Capacetes de motocross modernos têm se concentrado em mitigar impactos rotacionais desde que a 6D Helmets lançou seu capacete ATR equipado com ODS em 2012. Foi um grande avanço na redução da "aceleração angular", que ocorre quando o capacete atinge o solo de forma oblíqua ângulo em oposição a reto. Desde que o 6D ATR foi introduzido, praticamente todos os capacetes do showroom possuem um componente de impacto rotacional. Você já deve ter ouvido falar de MIPS, Flex, MEDS, AIS ou MoRE, mas antes de qualquer empresa de capacetes para motociclistas se concentrar em aceleração angular, havia o capacete Lazer SuperSkin.

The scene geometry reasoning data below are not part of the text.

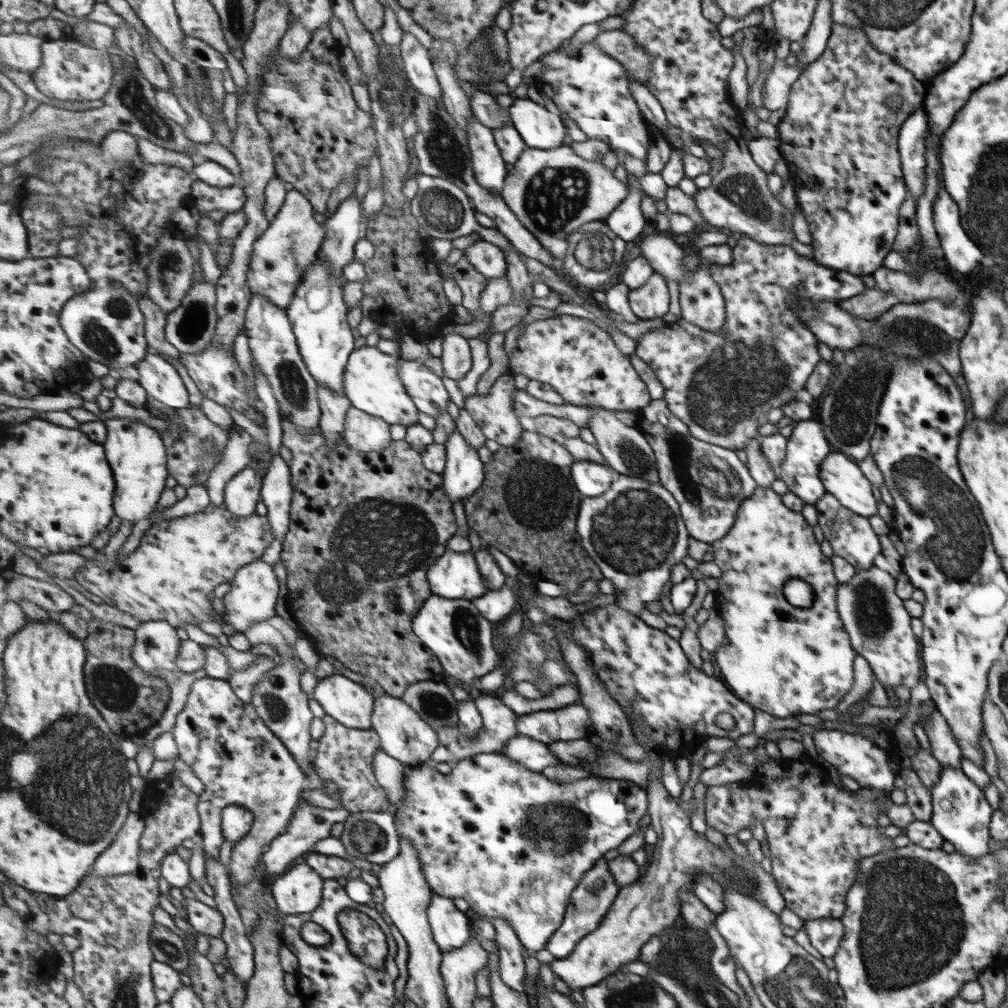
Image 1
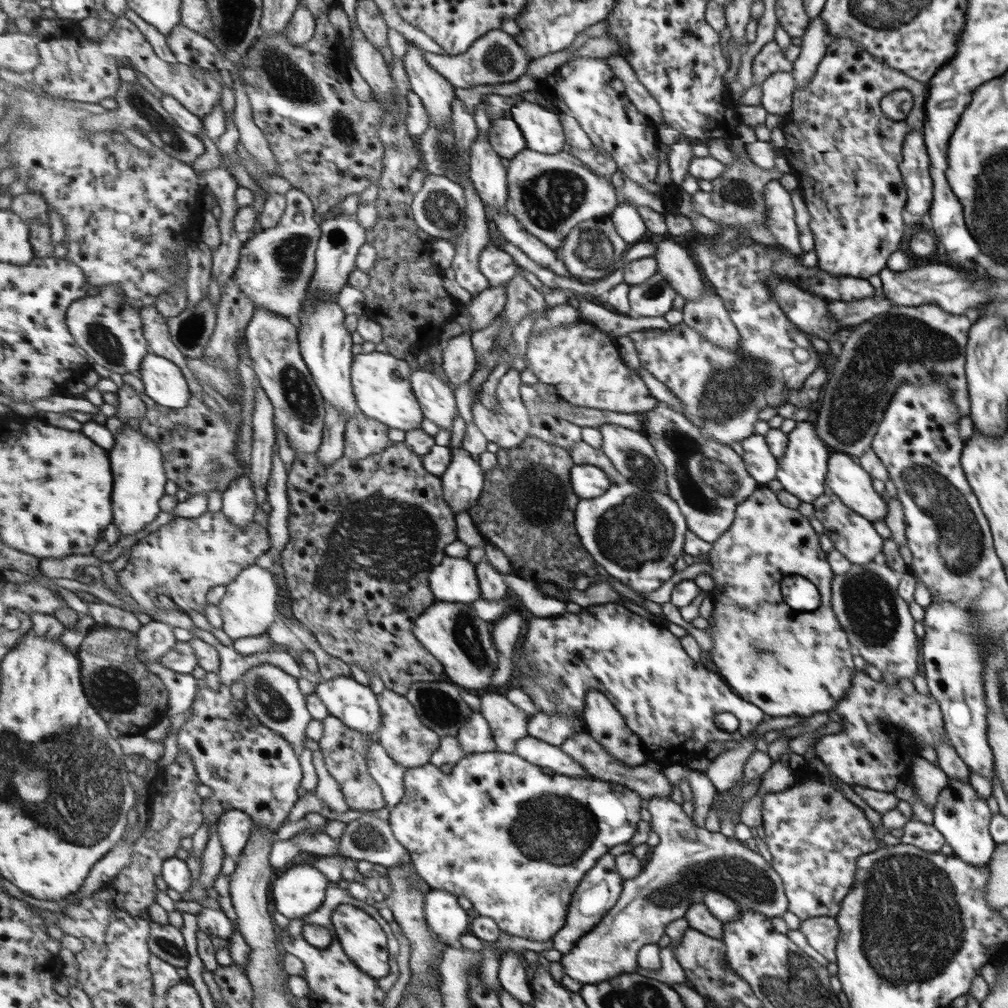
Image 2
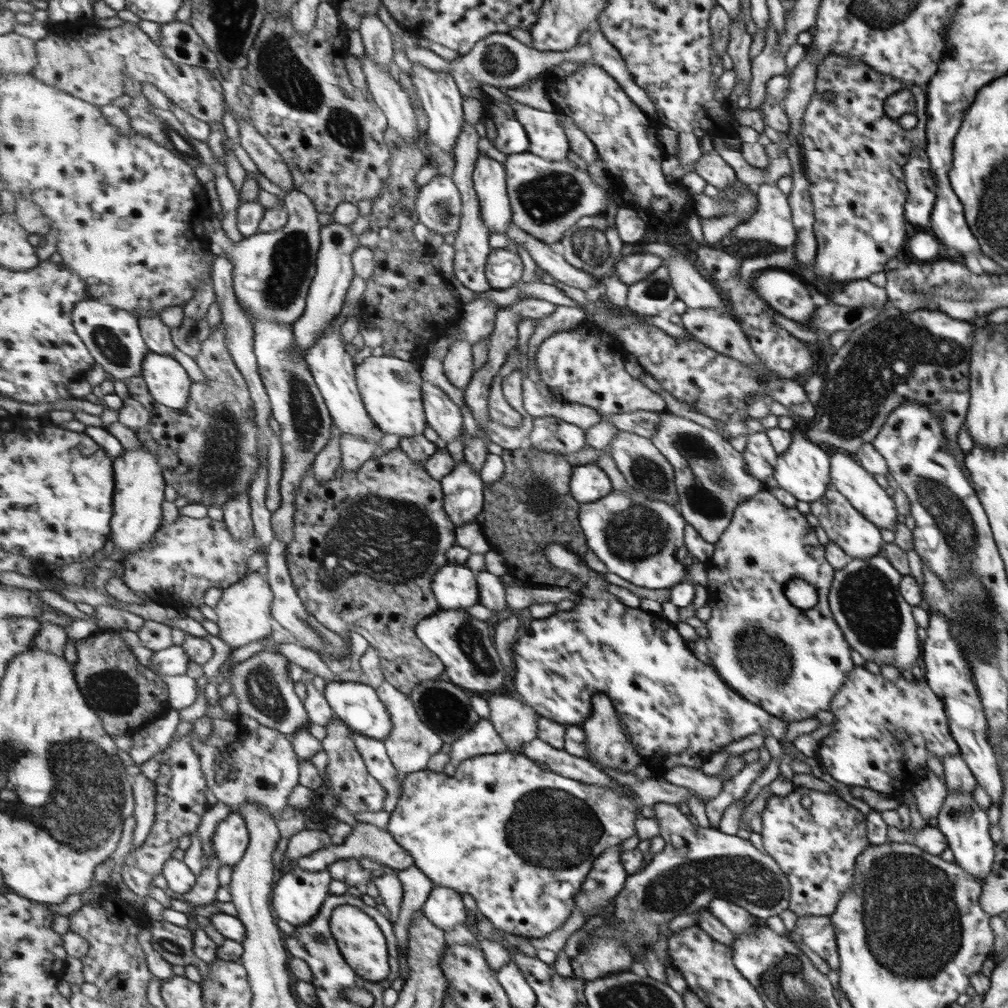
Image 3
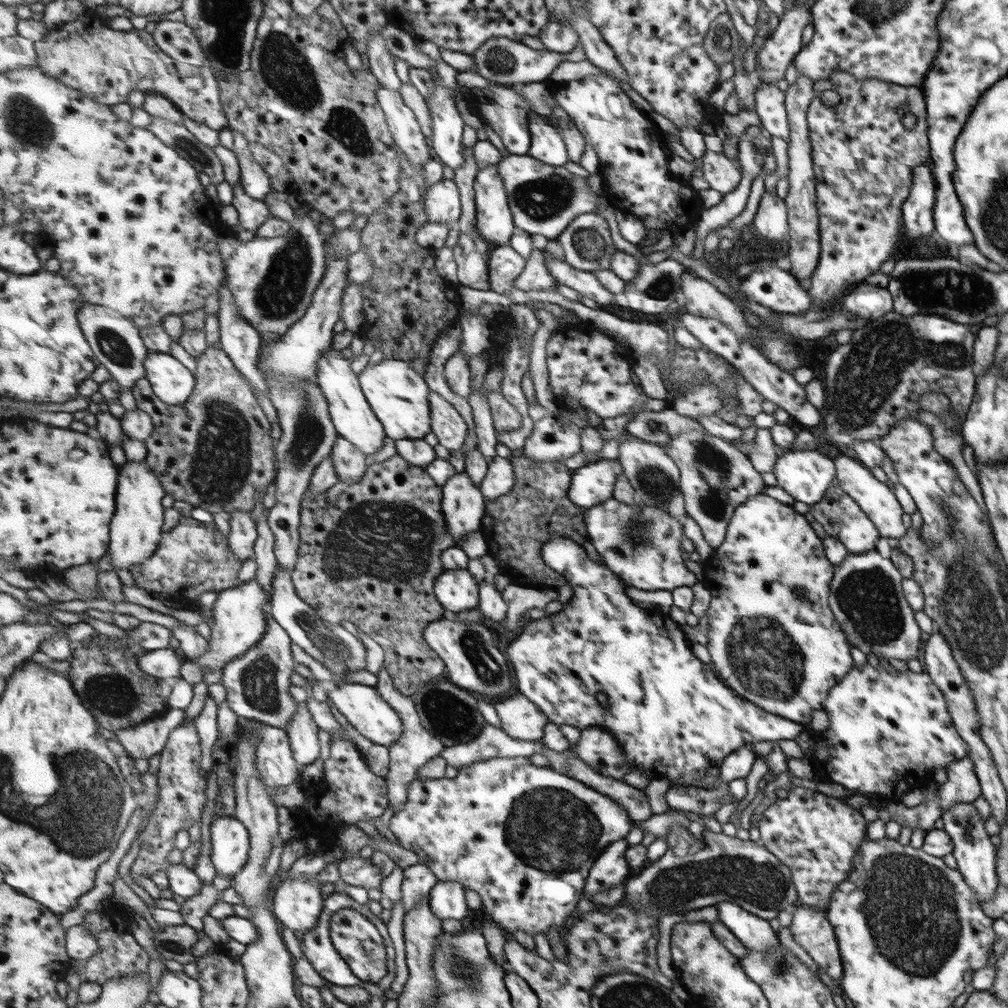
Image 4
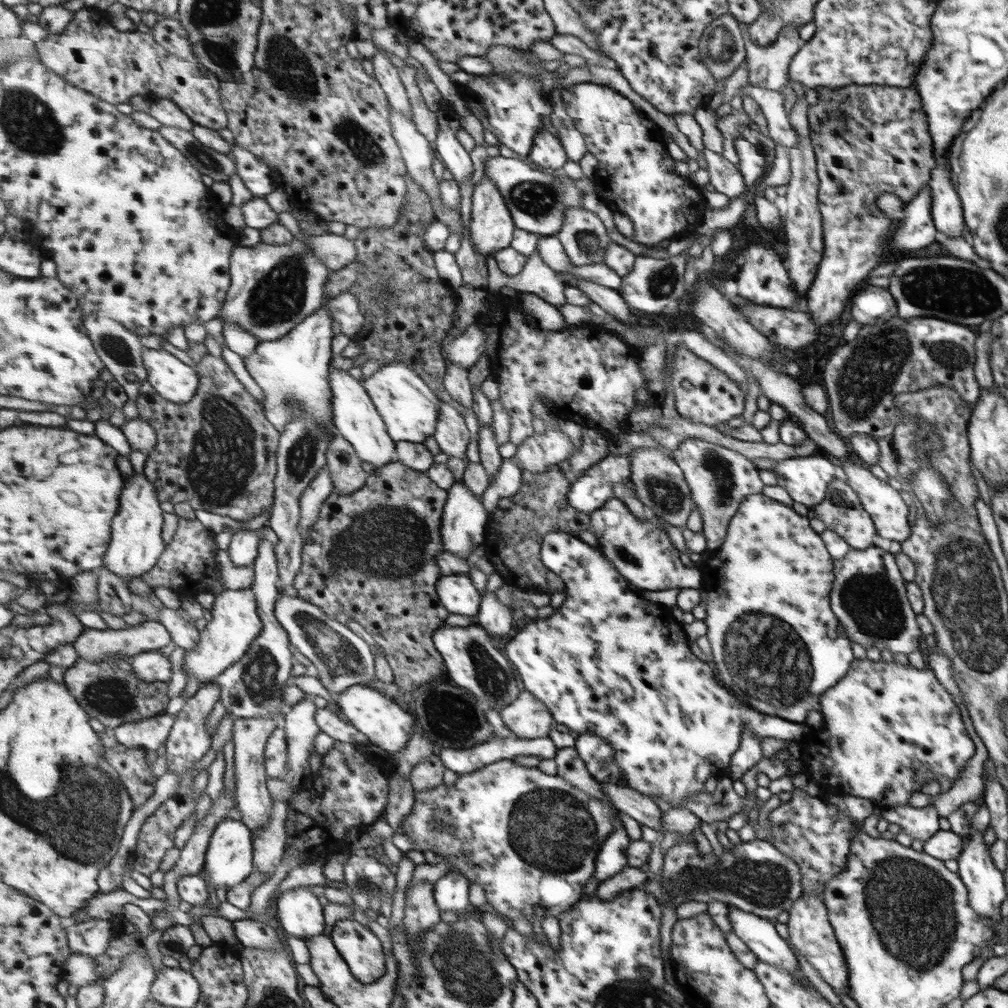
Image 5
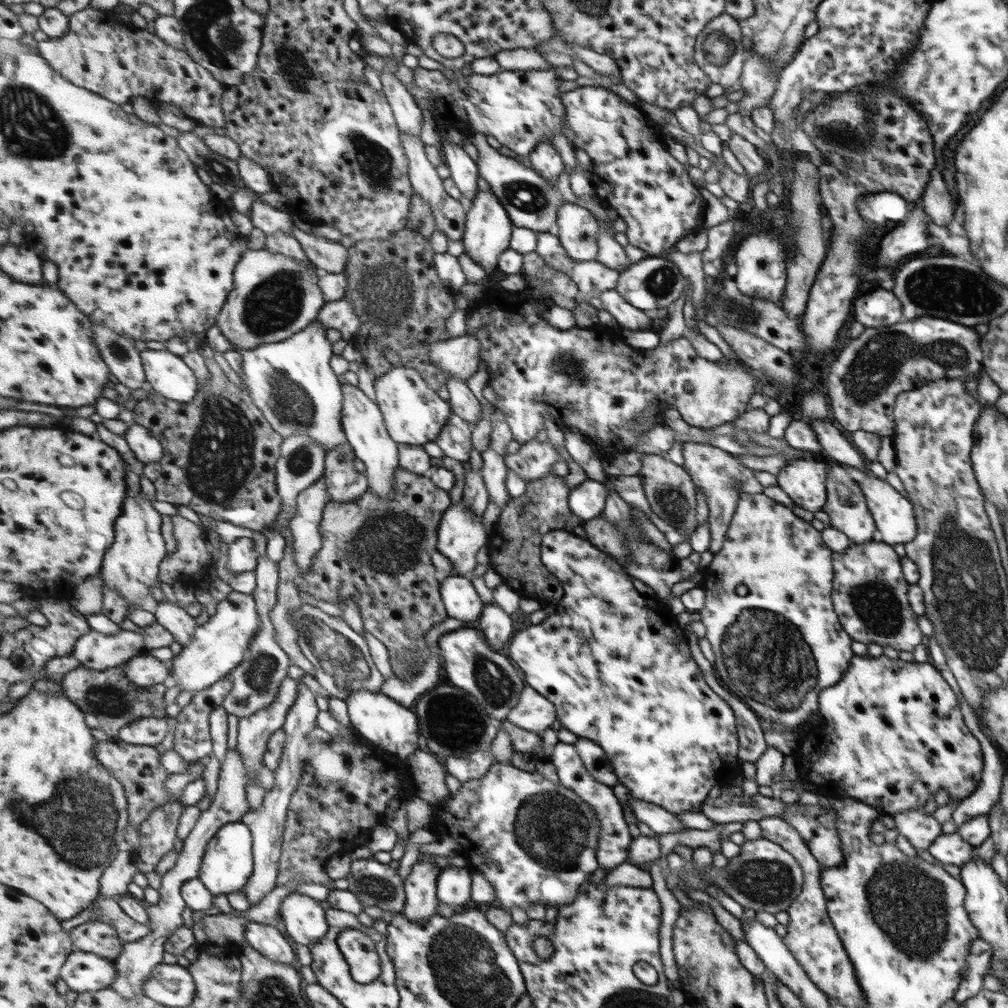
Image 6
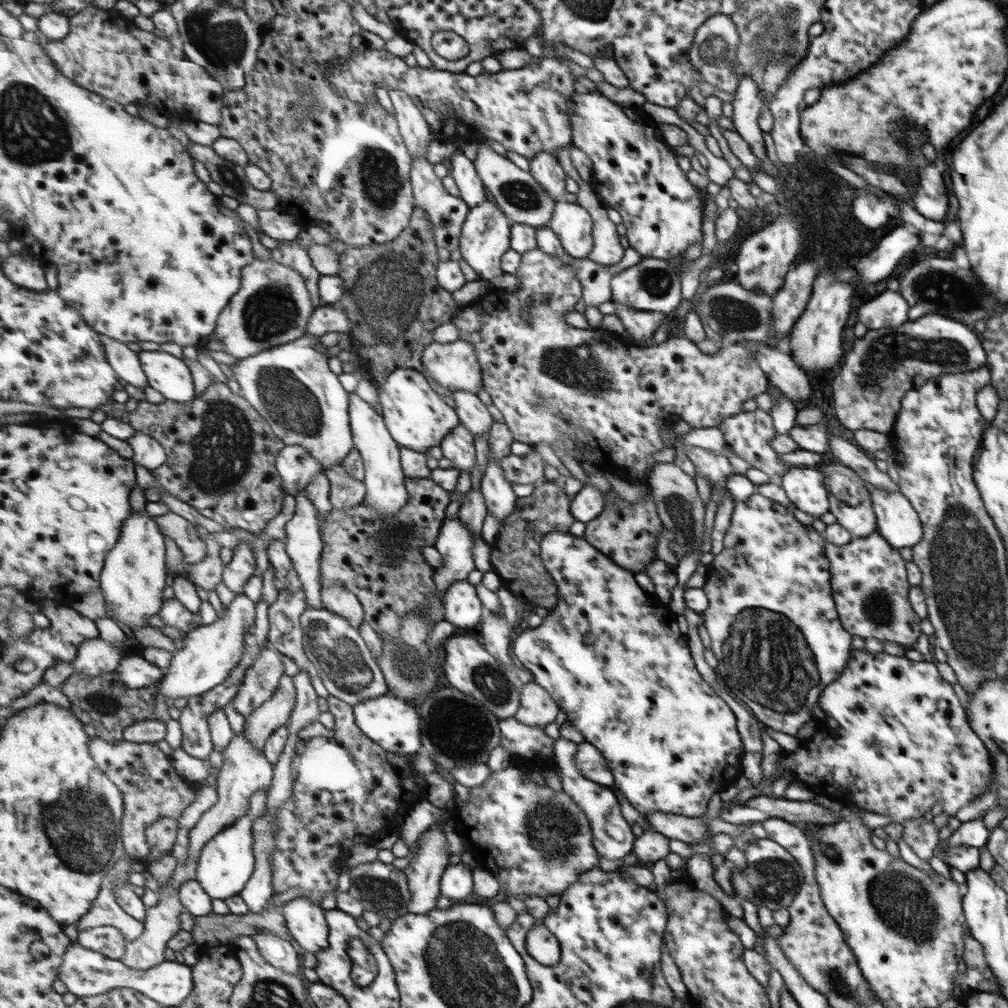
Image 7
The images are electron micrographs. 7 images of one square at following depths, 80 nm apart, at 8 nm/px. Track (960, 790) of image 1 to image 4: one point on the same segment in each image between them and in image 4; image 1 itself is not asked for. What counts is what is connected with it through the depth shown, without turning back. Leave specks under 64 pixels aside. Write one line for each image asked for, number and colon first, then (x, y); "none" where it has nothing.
2: (960, 815)
3: (963, 824)
4: (975, 856)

A ideia do SuperSkin era simples. Foi baseado em pele humana. Quando sua pele atinge o solo em um ângulo oblíquo, ela desliza. O capacete SuperSkin usou essa mesma estratégia orgânica. O capacete era coberto por uma membrana flexível e lubrificada chamada SuperSkin, que diminuía as forças rotacionais quando o capacete atingia o solo. Isso permitiu que o capacete Lazer deslizasse em vez de travar e girar. A Lazer afirma que seu inovador SuperSkin reduziu o efeito rotacional em 60 por cento nos milissegundos críticos após o contato inicial.

A empresa belga não fabrica mais o capacete SuperSkin, e os capacetes Lazer nunca foram populares nos EUA.